• **Page extract**
*** Block opens ***
Neurodiversity describes the differences in how humans process information in different environments. As each panelist went around sharing their stories about being neurodivergent, they often talked about their personal or academic lives. For panelist Nagarwalla, having healthy and realistic role models of neurodivergence, as well as raising awareness about the different kinds of neurodiversity that people may experience unknowingly, is vital in any discussion of neurodiversity on campus. 

“Having people who are neurodivergent [and] succeeding is a very important part of your journey as someone who is neurodivergent,” Nagarwalla said. “But also for members to recognize that they might be neurodivergent in some way or another.” 

For neurodivergent students making their way through higher education, there are stigmas and stereotypes that can affect how other students, professors, and academic institutions treat them. Doyle, who is autistic, said that more needs to be done to educate students about neurodiversity, because it impacts how neurodiverse individuals are treated in the real world. 

“There are many misconceptions regarding neurodiversity and different disabilities, which affect how students, faculty, and the institution in general, treat neurodiverse individuals,” Doyle said. “Academic institutions prepare people for going out into the real world, and neurodiverse people are a part of the real world. Academic institutions need to teach students about all types of diversity that they may encounter: neurodiversity is part of it.”

The panelists noted how recognition of neurodiversity is a way for neurodivergent and neurotypical individuals to combat stereotypes and prejudices. Molokken explained why some neurodivergent individuals go through their early life misunderstood, and how research plays a role in perpetuating stereotypes.

“We hold many stereotypes about how individual neurotypes might present, and in turn misunderstand what that experience is truly like for individuals who hold those identities,” Molokken said. “Gender bias has been at play within research and diagnostic criteria for a long time as well, which leads female-identifying and gender non-conforming individuals to have missed or later in life diagnosis.” 

Among the many stereotypes placed on neurodivergent individuals is a misconception of an inherent ability to succeed in school or an ineptness in navigating through social interactions. Doyle sees this as an issue, as for her, it presents a single standard that all neurodivergent individuals may not directly fit into.
*** Block closes ***
• **Dataset**
*** Block opens ***
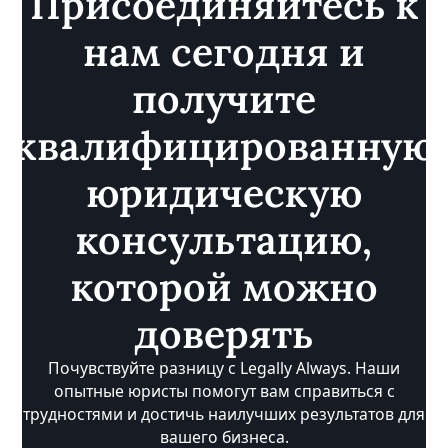
Присоединяйтесь к
нам сегодня и
получите
квалифицированную
юридическую
консультацию,
которой можно
доверять
Почувствуйте разницу с Legally Always. Наши
опытные юристы помогут вам справиться с
трудностями и достичь наилучших результатов для
вашего бизнеса.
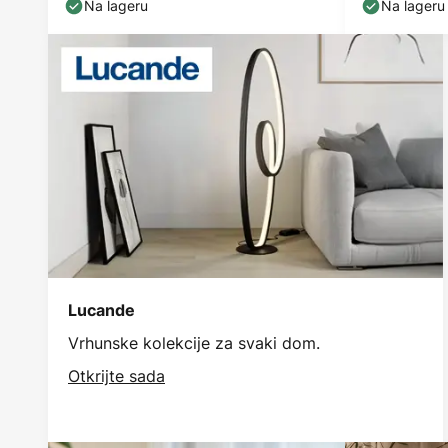
Na lageru
Na lageru
Lucande
Vrhunske kolekcije za svaki dom.
Otkrijte sada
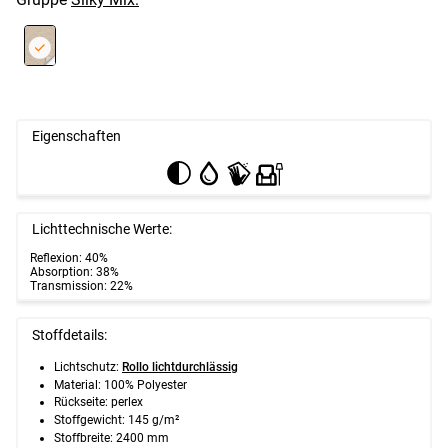
Eigenschaften
Lichttechnische Werte:
Reflexion: 40%
Absorption: 38%
Transmission: 22%
Stoffdetails:
Lichtschutz:
Rollo lichtdurchlässig
Material: 100% Polyester
Rückseite: perlex
Stoffgewicht: 145 g/m²
Stoffbreite: 2400 mm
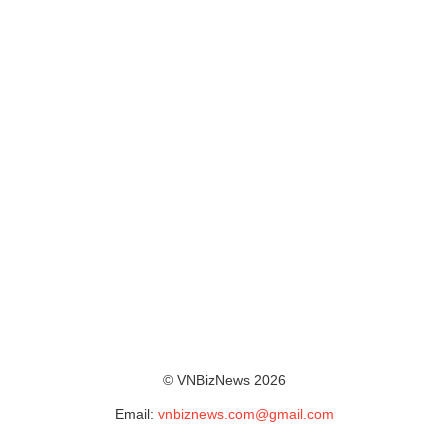
© VNBizNews 2026
Email:
vnbiznews.com@gmail.com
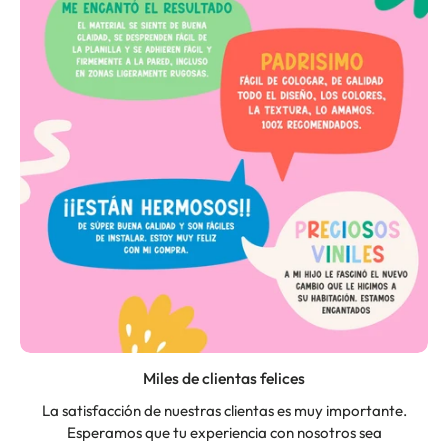
Miles de clientas felices
La satisfacción de nuestras clientas es muy importante.
Esperamos que tu experiencia con nosotros sea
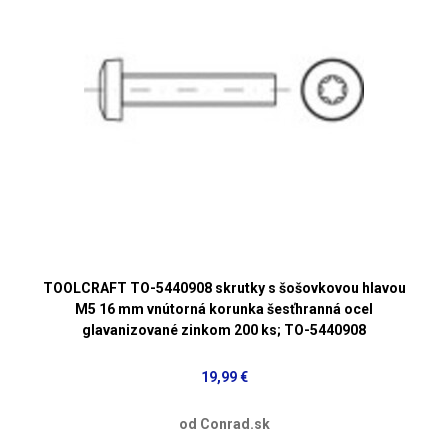
TOOLCRAFT TO-5440908 skrutky s šošovkovou hlavou
M5 16 mm vnútorná korunka šesťhranná ocel
glavanizované zinkom 200 ks; TO-5440908
19,99 €
od Conrad.sk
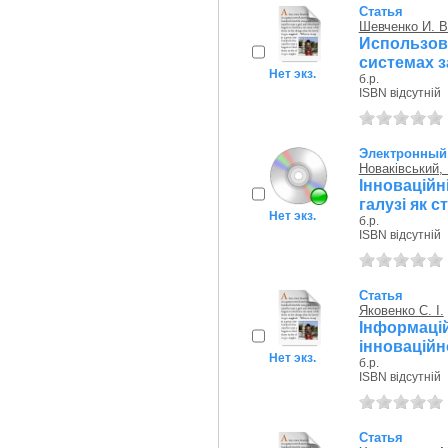
Статья
Шевченко И. В
Использо
системах 
Нет экз.
б.р.
ISBN відсутній
Электронный 
Новаківський, 
Інновацій
галузі як 
Нет экз.
б.р.
ISBN відсутній
Статья
Яковенко С. І.
Інформаці
інноваційн
Нет экз.
б.р.
ISBN відсутній
Статья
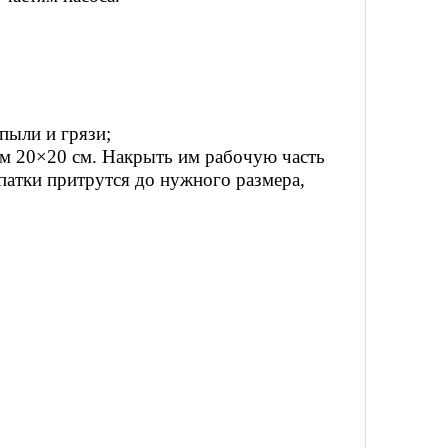
пыли и грязи;
ом 20×20 см. Накрыть им рабочую часть
патки притрутся до нужного размера,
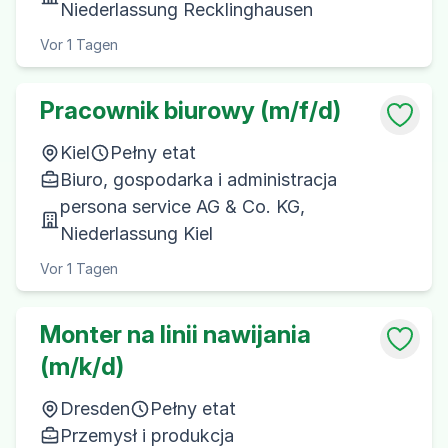
Niederlassung Recklinghausen
Vor 1 Tagen
Pracownik biurowy (m/f/d)
Kiel
Pełny etat
Biuro, gospodarka i administracja
persona service AG & Co. KG,
Niederlassung Kiel
Vor 1 Tagen
Monter na linii nawijania
(m/k/d)
Dresden
Pełny etat
Przemysł i produkcja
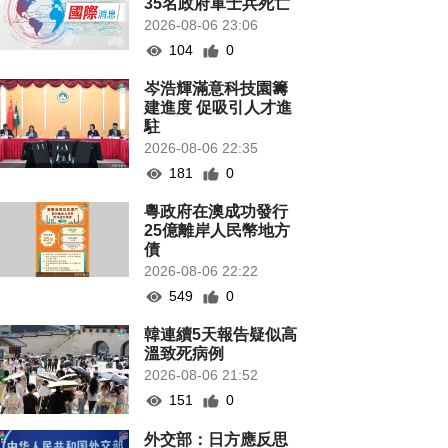
35名政府軍士兵死亡
2026-08-06 23:06
104
0
岑浩輝滿意科技園籌
建進度 促吸引人才進
駐
2026-08-06 22:35
181
0
粵政府在澳成功發行
25億離岸人民幣地方
債
2026-08-06 22:22
549
0
韓連續5天報告疑似高
溫致死病例
2026-08-06 21:52
151
0
外交部：日方應反思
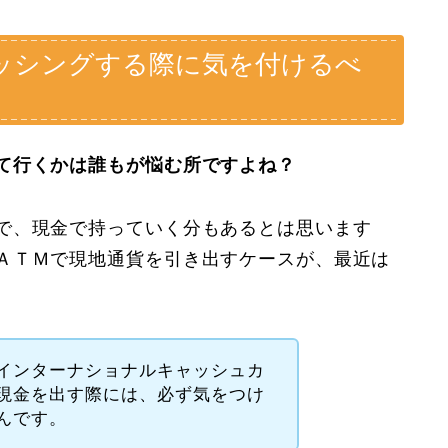
ッシングする際に気を付けるべ
て行くかは誰もが悩む所ですよね？
で、現金で持っていく分もあるとは思います
ＡＴＭで現地通貨を引き出すケースが、最近は
インターナショナルキャッシュカ
現金を出す際には、必ず気をつけ
んです。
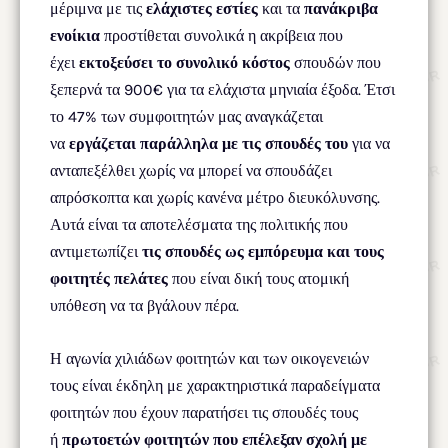
μέριμνα με τις
ελάχιστες εστίες
και τα
πανάκριβα
ενοίκια
προστίθεται συνολικά η ακρίβεια που
έχει
εκτοξεύσει το συνολικό κόστος
σπουδών που
ξεπερνά τα 900€ για τα ελάχιστα μηνιαία έξοδα. Έτσι
το 47% των συμφοιτητών μας αναγκάζεται
να
εργάζεται παράλληλα με τις σπουδές του
για να
ανταπεξέλθει χωρίς να μπορεί να σπουδάζει
απρόσκοπτα και χωρίς κανένα μέτρο διευκόλυνσης.
Αυτά είναι τα αποτελέσματα της πολιτικής που
αντιμετωπίζει
τις σπουδές ως εμπόρευμα και τους
φοιτητές πελάτες
που είναι δική τους ατομική
υπόθεση να τα βγάλουν πέρα.
Η αγωνία χιλιάδων φοιτητών και των οικογενειών
τους είναι έκδηλη με χαρακτηριστικά παραδείγματα
φοιτητών που έχουν παρατήσει τις σπουδές τους
ή
πρωτοετών φοιτητών που επέλεξαν σχολή με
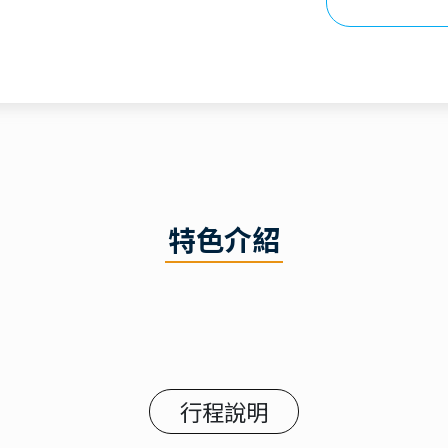
特色介紹
行程說明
*** Block closes ***
• **Assigned task 1**
From the text on the neurodiversity panel, quote the words between "For neurodivergent students" and "in the real world.", inclusive.
• **Assigned task 2**
In the neurodiversity panel text, which panelist says that gender bias in research and diagnostic criteria has led to missed or later diagnoses?

• **Task output 1**
For neurodivergent students making their way through higher education, there are stigmas and stereotypes that can affect how other students, professors, and academic institutions treat them. Doyle, who is autistic, said that more needs to be done to educate students about neurodiversity, because it impacts how neurodiverse individuals are treated in the real world.

• **Task output 2**
Molokken